Substantively, Obama certainly hasn't been as aggressive as many would like on trade, and my reservations about him on this issue will persist. However, this is undoubtedly an encouraging step and it's fair to say he understands the real-world impact of this issue. This is a person who represents Illinois and who talks about working in the shadows of shuttered steel mills. With the departure of John Edwards, Obama is a candidate whose top economic adviser, Austan Goolsbee, is the only remaining top presidential economic guru who acknowledges that our current trade deals are horrifying - rather than wonderful. And though we've seen people like Bill Clinton promise as candidates to get tough on trade and then as president do exactly the opposite, this is a different candidate and a different era - with a much more angry public.

True, Obama's a bit late to this - but as someone concerned more with movement building than with an individual candidate, I say better late than never. And, after all, the primary process is a time that can truly shape candidates in a genuine way. As just one example, Howard Dean was the moderate, near-DLC governor of Vermont, and had a very authentic and profound conversion into a more proud progressive populist during his 2004 presidential run. We should embrace that kind of transformation - and hold out the possibility that perhaps a similar dynamic is playing out with Obama on an issue like trade.
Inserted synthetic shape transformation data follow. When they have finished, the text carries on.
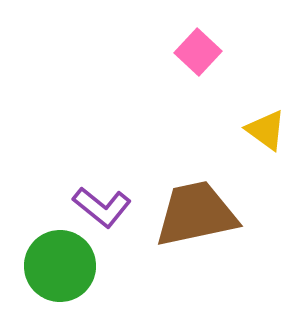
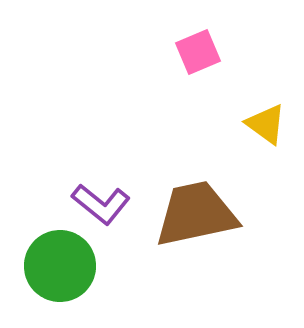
pink square: rotated 24 degrees clockwise
yellow triangle: moved 6 px up
purple L-shape: moved 1 px left, 3 px up
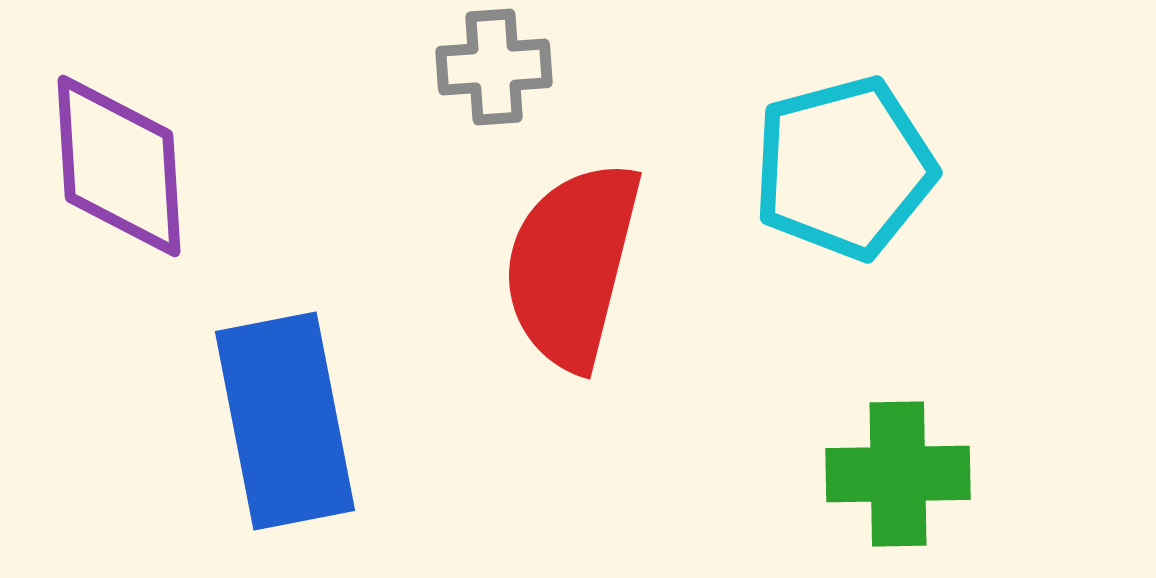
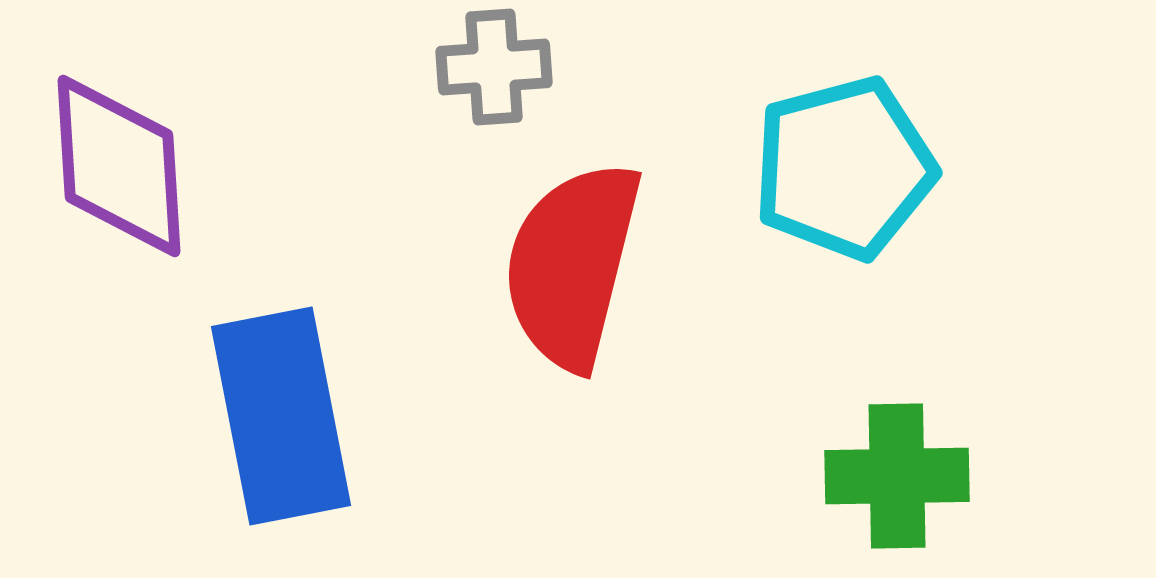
blue rectangle: moved 4 px left, 5 px up
green cross: moved 1 px left, 2 px down
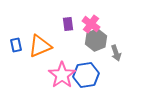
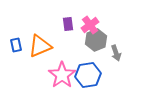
pink cross: moved 1 px left, 1 px down; rotated 18 degrees clockwise
blue hexagon: moved 2 px right
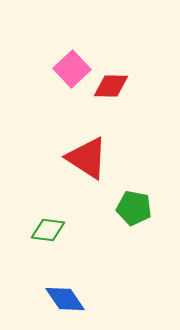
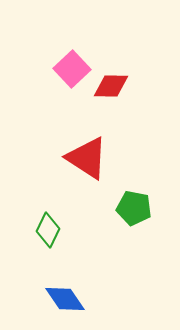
green diamond: rotated 72 degrees counterclockwise
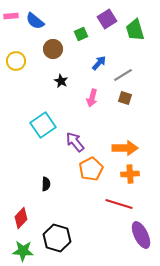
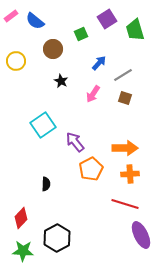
pink rectangle: rotated 32 degrees counterclockwise
pink arrow: moved 1 px right, 4 px up; rotated 18 degrees clockwise
red line: moved 6 px right
black hexagon: rotated 16 degrees clockwise
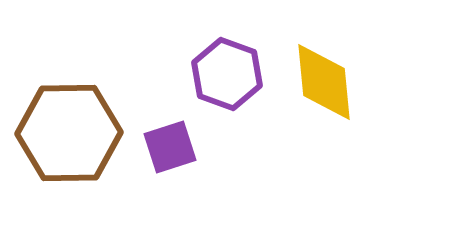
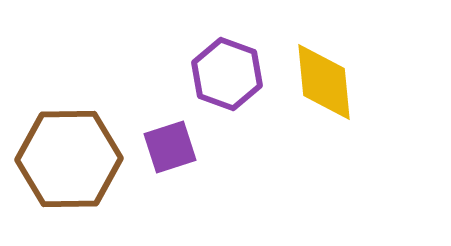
brown hexagon: moved 26 px down
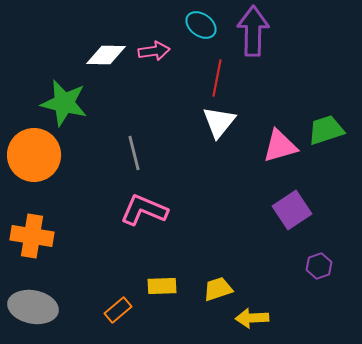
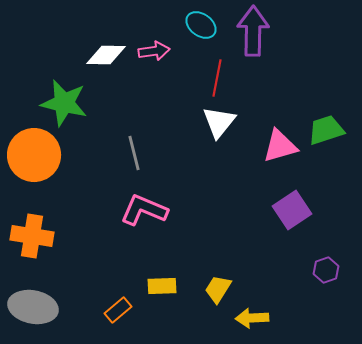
purple hexagon: moved 7 px right, 4 px down
yellow trapezoid: rotated 40 degrees counterclockwise
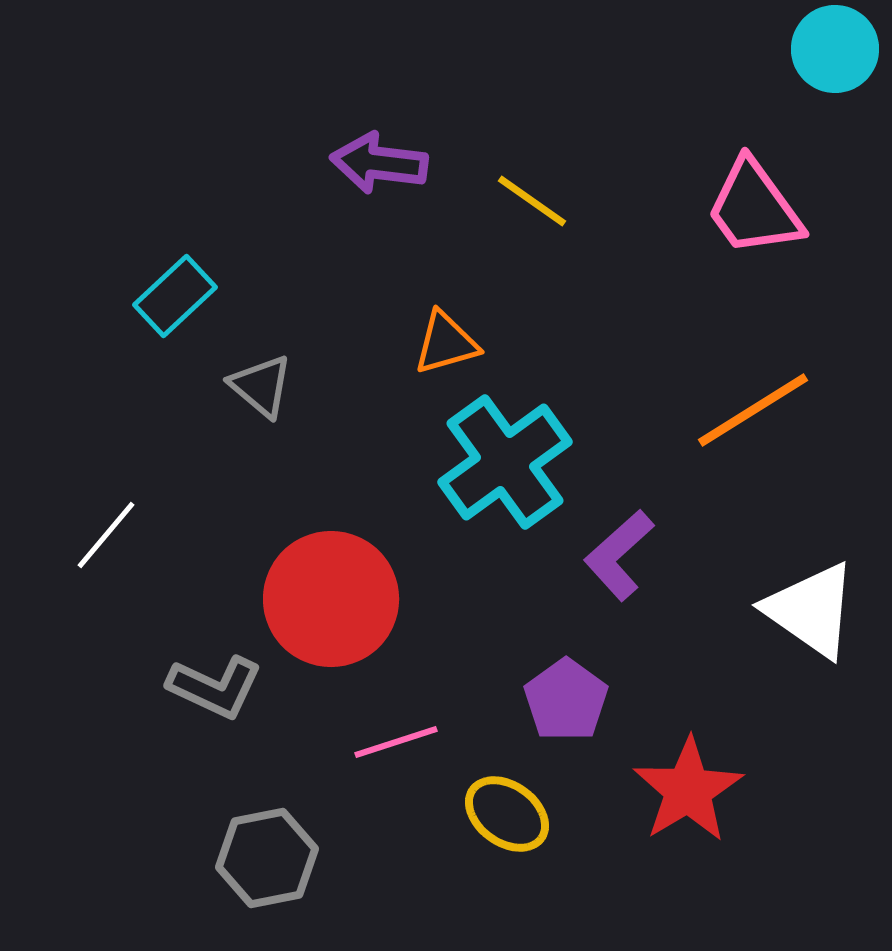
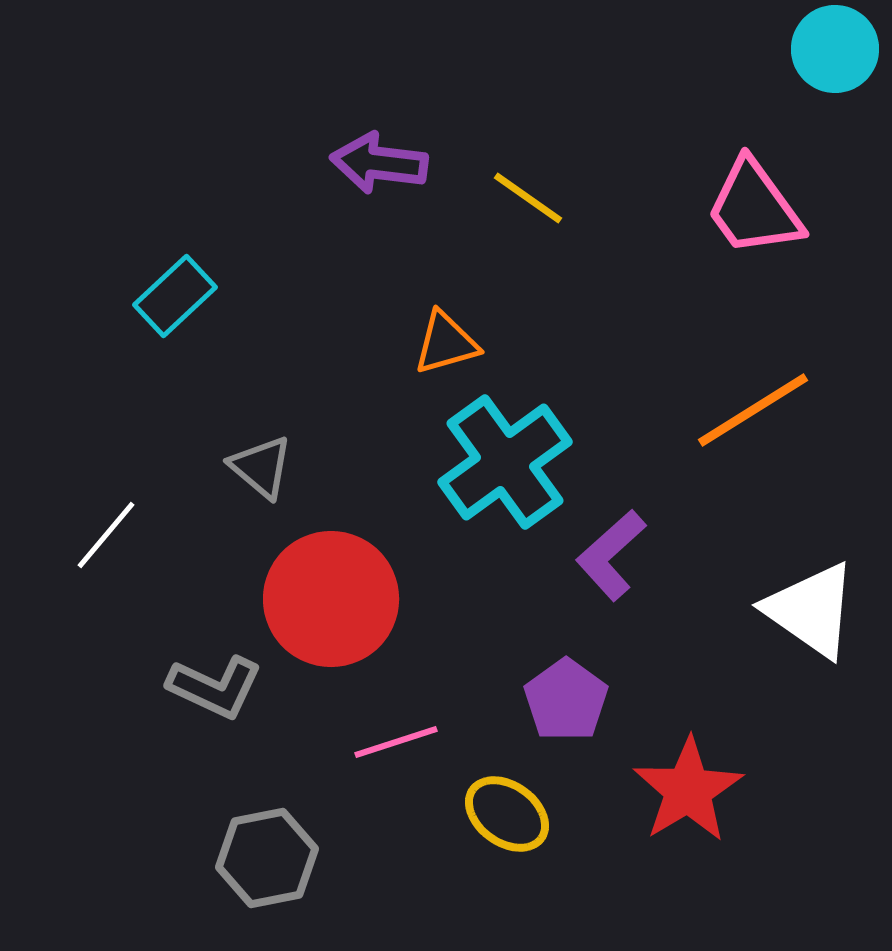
yellow line: moved 4 px left, 3 px up
gray triangle: moved 81 px down
purple L-shape: moved 8 px left
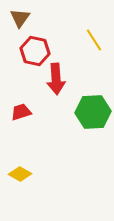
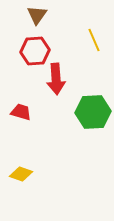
brown triangle: moved 17 px right, 3 px up
yellow line: rotated 10 degrees clockwise
red hexagon: rotated 16 degrees counterclockwise
red trapezoid: rotated 35 degrees clockwise
yellow diamond: moved 1 px right; rotated 10 degrees counterclockwise
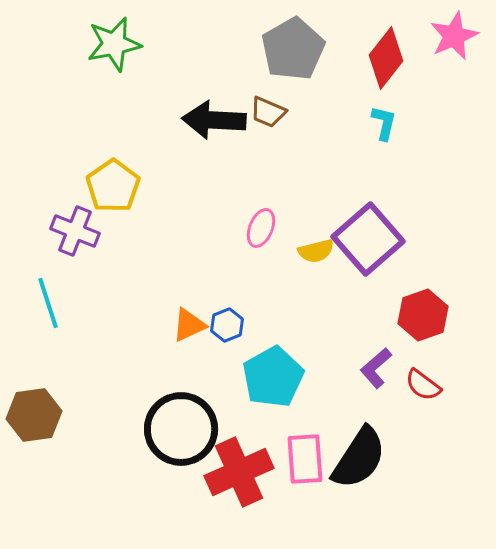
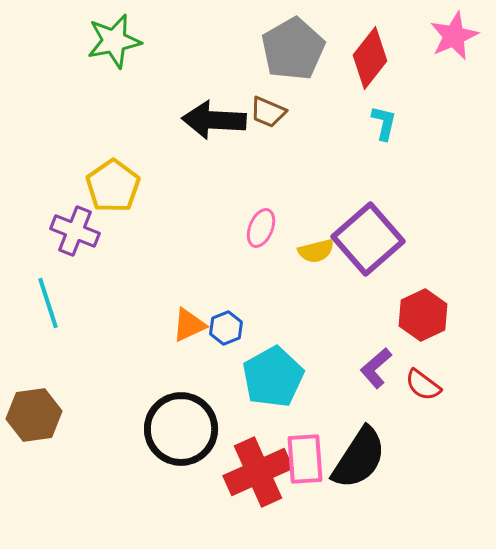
green star: moved 3 px up
red diamond: moved 16 px left
red hexagon: rotated 6 degrees counterclockwise
blue hexagon: moved 1 px left, 3 px down
red cross: moved 19 px right
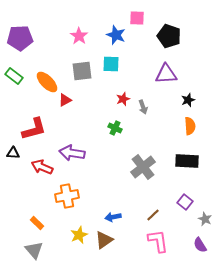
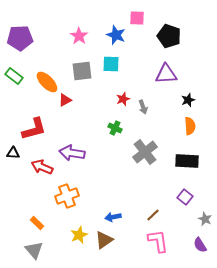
gray cross: moved 2 px right, 15 px up
orange cross: rotated 10 degrees counterclockwise
purple square: moved 5 px up
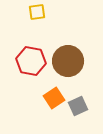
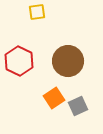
red hexagon: moved 12 px left; rotated 16 degrees clockwise
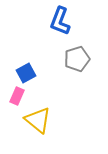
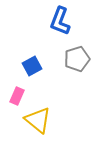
blue square: moved 6 px right, 7 px up
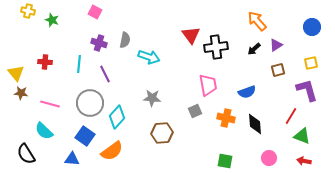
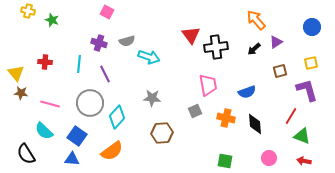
pink square: moved 12 px right
orange arrow: moved 1 px left, 1 px up
gray semicircle: moved 2 px right, 1 px down; rotated 63 degrees clockwise
purple triangle: moved 3 px up
brown square: moved 2 px right, 1 px down
blue square: moved 8 px left
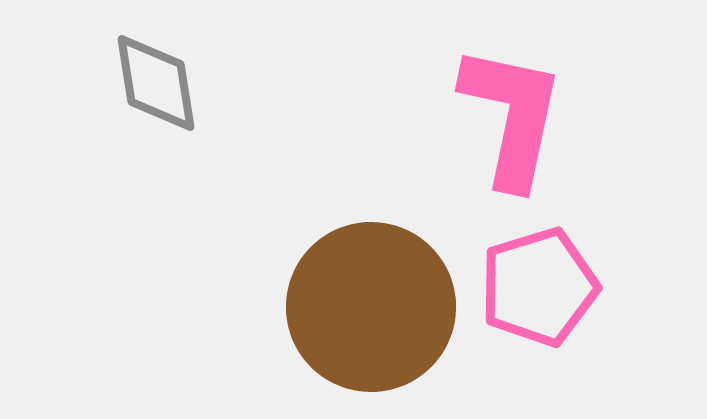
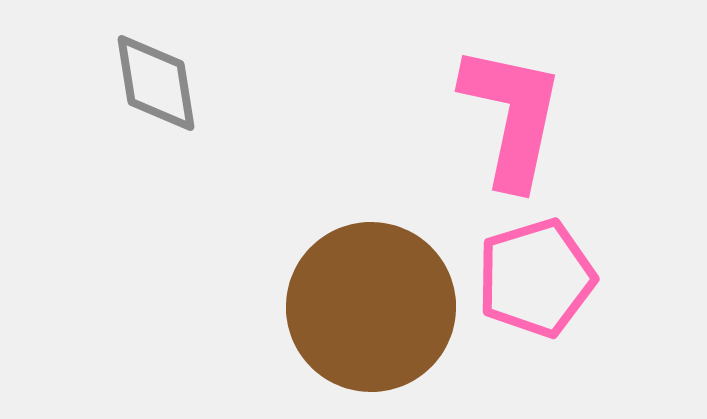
pink pentagon: moved 3 px left, 9 px up
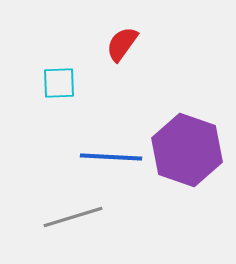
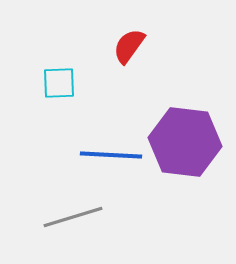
red semicircle: moved 7 px right, 2 px down
purple hexagon: moved 2 px left, 8 px up; rotated 12 degrees counterclockwise
blue line: moved 2 px up
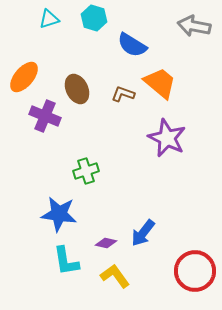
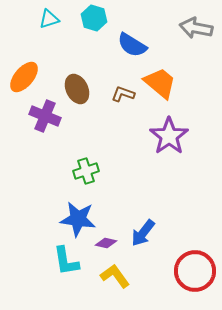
gray arrow: moved 2 px right, 2 px down
purple star: moved 2 px right, 2 px up; rotated 12 degrees clockwise
blue star: moved 19 px right, 5 px down
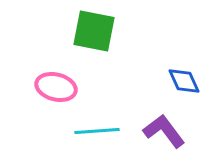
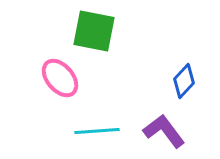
blue diamond: rotated 68 degrees clockwise
pink ellipse: moved 4 px right, 9 px up; rotated 36 degrees clockwise
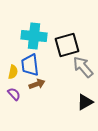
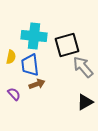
yellow semicircle: moved 2 px left, 15 px up
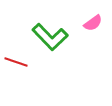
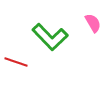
pink semicircle: rotated 84 degrees counterclockwise
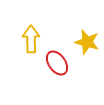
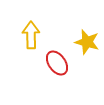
yellow arrow: moved 4 px up
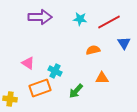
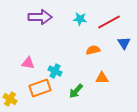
pink triangle: rotated 24 degrees counterclockwise
yellow cross: rotated 24 degrees clockwise
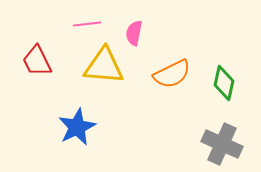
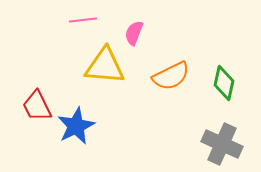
pink line: moved 4 px left, 4 px up
pink semicircle: rotated 10 degrees clockwise
red trapezoid: moved 45 px down
yellow triangle: moved 1 px right
orange semicircle: moved 1 px left, 2 px down
blue star: moved 1 px left, 1 px up
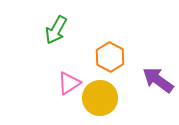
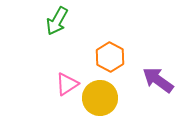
green arrow: moved 1 px right, 9 px up
pink triangle: moved 2 px left, 1 px down
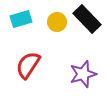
Sure, there's some opportunism here as well. Obama is likely trying to walk down the path John Edwards first courageously blazed in this race. He is looking out at the next cluster of primary states and knows that these are the ones that have been hit hard by NAFTA and other rigged trade deals. He looks at Ohio and sees Sen. Sherrod Brown (D) - a man who was elected in 2006 based largely on his opposition to our current trade policy. He also sees the New York Times report that former President Bill Clinton is going to be campaigning in Ohio - and knows that the best way to make that boomerang against his opponent is to remind Ohio voters that it was Bill and Hillary Clinton who jammed NAFTA down the Buckeye State's throat.

But opportunism isn't bad. If Obama sees his opportunity in voicing a progressive, populist message on trade, then that's a good thing. That means that we have a leading presidential candidate who sees being a populist and a progressive as a major opportunity. For the progressive movement, that's what success looks like.

Obama is sure to be berated by national pundits for going populist - it's precisely the kind of message that drives well-heeled Establishment propagandists across the partisan spectrum crazy. From Joe Klein to David Broder to David Brooks, questioning the economic elite is seen as the ultimate blasphemy. As Sherrod Brown told the Nation this week, when he ran in 2006, "I got one newspaper endorsement in the state of the big nine papers." Most opposed him because he dared to challenge the economic orthodoxy that says we must have trade deals that encourage corporations to eliminate jobs, destroy the environment and exploit workers, while legislating protectionism for patents, intellectual property, copyrights and other corporate profit shields.

But Brown didn't cater to elite opinion - he was talking directly to voters. If Obama can withstand the inevitable onslaught of scorn from the Punditburo, his new populism may deliver him the presidency.